I've had a few jaunts on motorbikes, but, frankly, they scare the pants off me. The first one I ever rode, I wrapped around a lamppost.

I've seen someone come off the back of one on the humpbacked Baggot Bridge. Not a pretty sight. And as for the childhood trauma of watching Barry Sheene being scraped off racetracks with a spatula, I'll probably never get over it.

But this was different. I never felt in danger at all, sure the thing could only go 35 mph, and that was downhill with the two of us on it, wind at our backs.

And the faces of the drivers stuck in traffic as we tore past them? Priceless.

As I've said before, I'm a great man for the schadenfreude, the discomforts of others have brought me no end of pleasure over the years, but this really took the biscuit.

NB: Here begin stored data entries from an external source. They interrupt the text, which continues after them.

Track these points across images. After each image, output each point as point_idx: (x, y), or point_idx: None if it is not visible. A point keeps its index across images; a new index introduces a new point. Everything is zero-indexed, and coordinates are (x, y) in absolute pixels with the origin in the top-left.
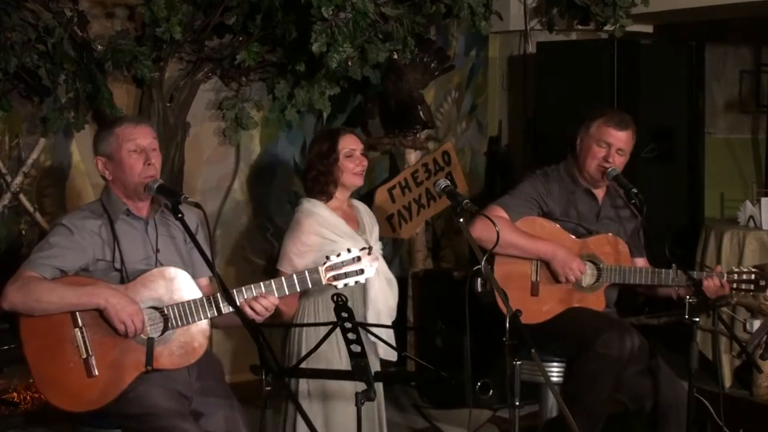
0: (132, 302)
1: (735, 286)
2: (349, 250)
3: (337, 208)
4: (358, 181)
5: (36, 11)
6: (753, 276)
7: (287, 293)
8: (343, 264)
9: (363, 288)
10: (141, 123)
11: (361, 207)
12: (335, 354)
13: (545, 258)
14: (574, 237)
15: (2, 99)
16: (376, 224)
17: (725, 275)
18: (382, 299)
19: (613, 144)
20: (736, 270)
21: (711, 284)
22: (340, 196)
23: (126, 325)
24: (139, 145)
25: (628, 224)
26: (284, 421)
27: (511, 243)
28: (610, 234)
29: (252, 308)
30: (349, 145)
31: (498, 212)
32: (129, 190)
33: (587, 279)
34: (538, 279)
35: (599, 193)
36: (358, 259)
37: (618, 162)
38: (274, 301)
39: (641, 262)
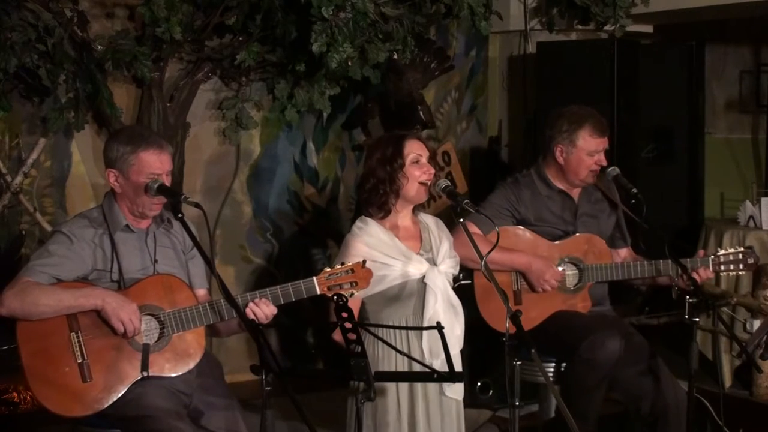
0: (130, 302)
1: (723, 268)
2: (363, 263)
3: (395, 226)
4: (423, 194)
5: (36, 11)
6: (740, 255)
7: (282, 302)
8: (337, 276)
9: (421, 309)
10: (164, 150)
11: (430, 222)
12: (388, 356)
13: (520, 270)
14: (551, 241)
15: (2, 99)
16: (447, 240)
17: (711, 258)
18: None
19: (601, 149)
20: (722, 252)
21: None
22: (401, 210)
23: (124, 323)
24: (158, 173)
25: (609, 217)
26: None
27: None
28: (588, 233)
29: (254, 313)
30: (416, 150)
31: (469, 227)
32: (136, 207)
33: (570, 280)
34: (520, 288)
35: (575, 192)
36: (352, 271)
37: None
38: (273, 310)
39: (624, 252)
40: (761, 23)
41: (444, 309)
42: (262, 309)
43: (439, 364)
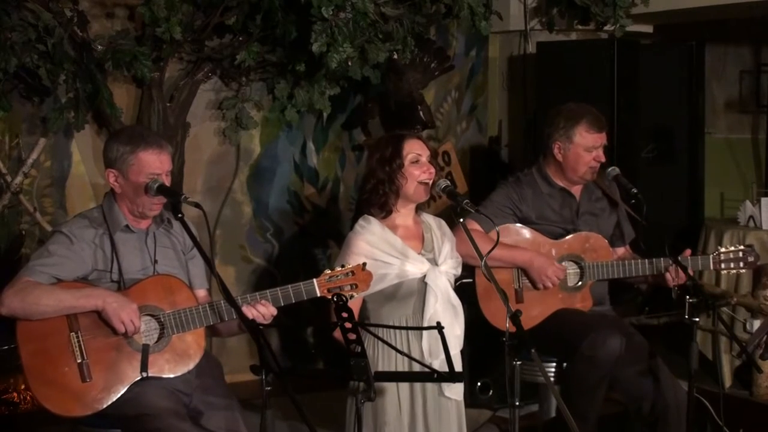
0: (130, 302)
1: (723, 266)
2: (363, 266)
3: (396, 226)
4: (424, 193)
5: (36, 11)
6: (741, 254)
7: (282, 304)
8: (337, 278)
9: (421, 308)
10: (163, 150)
11: (433, 222)
12: (388, 356)
13: (522, 266)
14: (552, 239)
15: (2, 99)
16: (449, 241)
17: (711, 256)
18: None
19: (599, 145)
20: (723, 250)
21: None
22: (403, 210)
23: (125, 323)
24: (157, 173)
25: (610, 216)
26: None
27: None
28: (588, 231)
29: (254, 314)
30: (416, 149)
31: (471, 225)
32: (136, 207)
33: (571, 279)
34: (521, 286)
35: (576, 190)
36: (352, 273)
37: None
38: (272, 311)
39: (621, 251)
40: (761, 23)
41: (444, 309)
42: (262, 310)
43: (439, 364)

London is full, and I mean full, of seriously flash cars. Porsches are quite literally two a penny. Ferraris barely get a second glance, apart from those wishing to make a point about the onanist proclivities of the drivers.

I even saw one idiot in a Humvee cruising down a city street, fer chrissakes. To say we ripped past dozens upon dozens of eejits in supercars, admiring themselves in the rearview mirrors for lack of anything better to do, is no understatement.

The sheer joy in completely burning someone in a hundred grand's worth of car on a few hundred quid's worth of moped is beyond description, especially for the likes of me, a resigned-to-penury, embittered, old trout.

That said, I don't think I'll be selling the bicycle and rescinding my share in the girlfriend's Suzuki.

Much as I'd like a scooter, I don't relish being challenged to races at every traffic light in Dublin by 17-year-old louts with their helmets perched on the backs of their scrawny heads, whose idea of a good Saturday night is revving their engines around suburban shopping centres trying to impress bored young wans.